The answer is probably not. But there is a forthcoming exchange-traded fund, seeking the Securities and Exchange Commission’s approval, that would invest in short-term consumer debt issuers. While there are funds on the market with exposure to the likes of PayPal and Affirm, ones concentrated on the BNPL business are hard to find. The VegaShares Buy Now, Pay Later ETF would seek out financial-industry securities based on assessments of issuers’ competitive positions, risk management, leverage, and price relative to peers, according to the initial prospectus filed earlier this month. 

The ETF may have to answer at least two questions, said Todd Sohn, ETF strategist at Strategas. One of which is whether the timing is right: is the launch coming at an advantageous time in the economic cycle? The other, he said, “is anyone going to want to buy this in bulk, particularly in the competitive ETF space?”

Installments on Takeout

The BNPL business comes with some baggage and a pretty big stigma. While it makes money, it’s hard to argue that it operates in the best interest of consumers. The services have grown in popularity over a decade in the US, particularly among people who are the least financially equipped to borrow, according to a paper last month by economists at the Federal Reserve Bank of Kansas City. “Although BNPL services may help some consumers manage financial constraints by breaking down purchases into smaller installments and providing access to interest-free credit, the smaller, interest-free installments may also lead some consumers to perceive purchases as more affordable than they really are, increasing the risk of overspending, debt accumulation, and even default,” authors Fumiko Hayashi and Aditi Routh wrote.

High percentages of people who have used BNPL services have not fared well, data from a recent Motley Fool study show:

  • Nearly a quarter, 24%, of such borrowers were late on payments last year, up from 18% in 2023.
  • Fifty-eight percent borrowed for purchases they otherwise couldn’t afford, and 40% said they regretted using buy now, pay later after understanding the full costs.

Paying the Price: Still, it’s a market that is drawing investors.
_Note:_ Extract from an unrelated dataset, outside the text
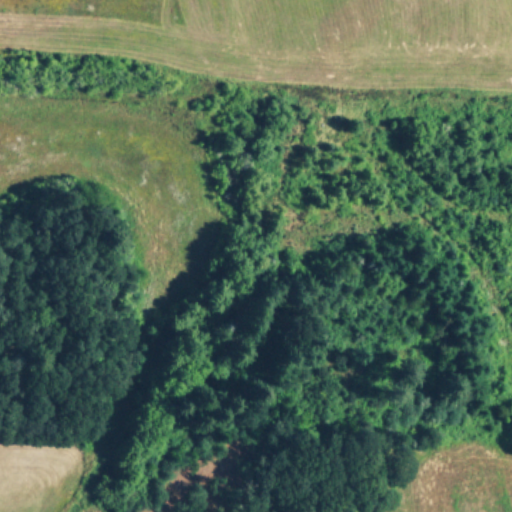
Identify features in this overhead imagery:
crop: (256, 256)
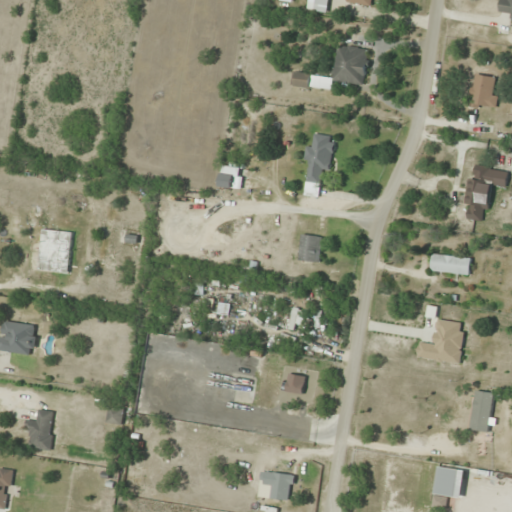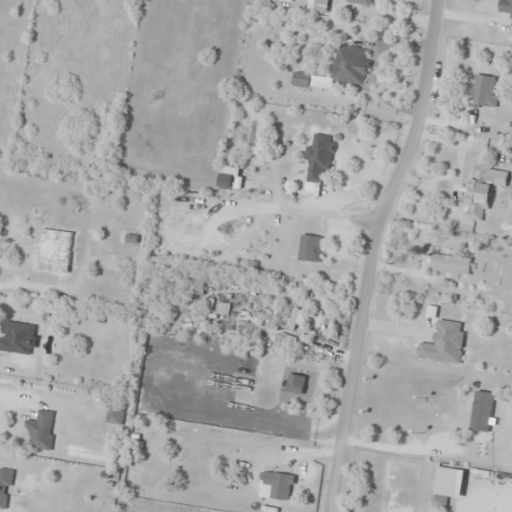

Prudential’s PGIM unit is buying up as much as $500 million in consumer debt from Affirm over three years, according to a report in The Wall Street Journal. The prospectus for the VegaShares Buy Now, Pay Later ETF did not yet identify the fund’s advisor, and the law firm representing it did not comment, citing company policy.

Ultimately, the market will determine whether there’s room for such an ETF, and a challenge will be getting assets that are sticky, Sohn said. “Those stocks … seem to come with a stigma. It’s almost like preying on unaware consumers.”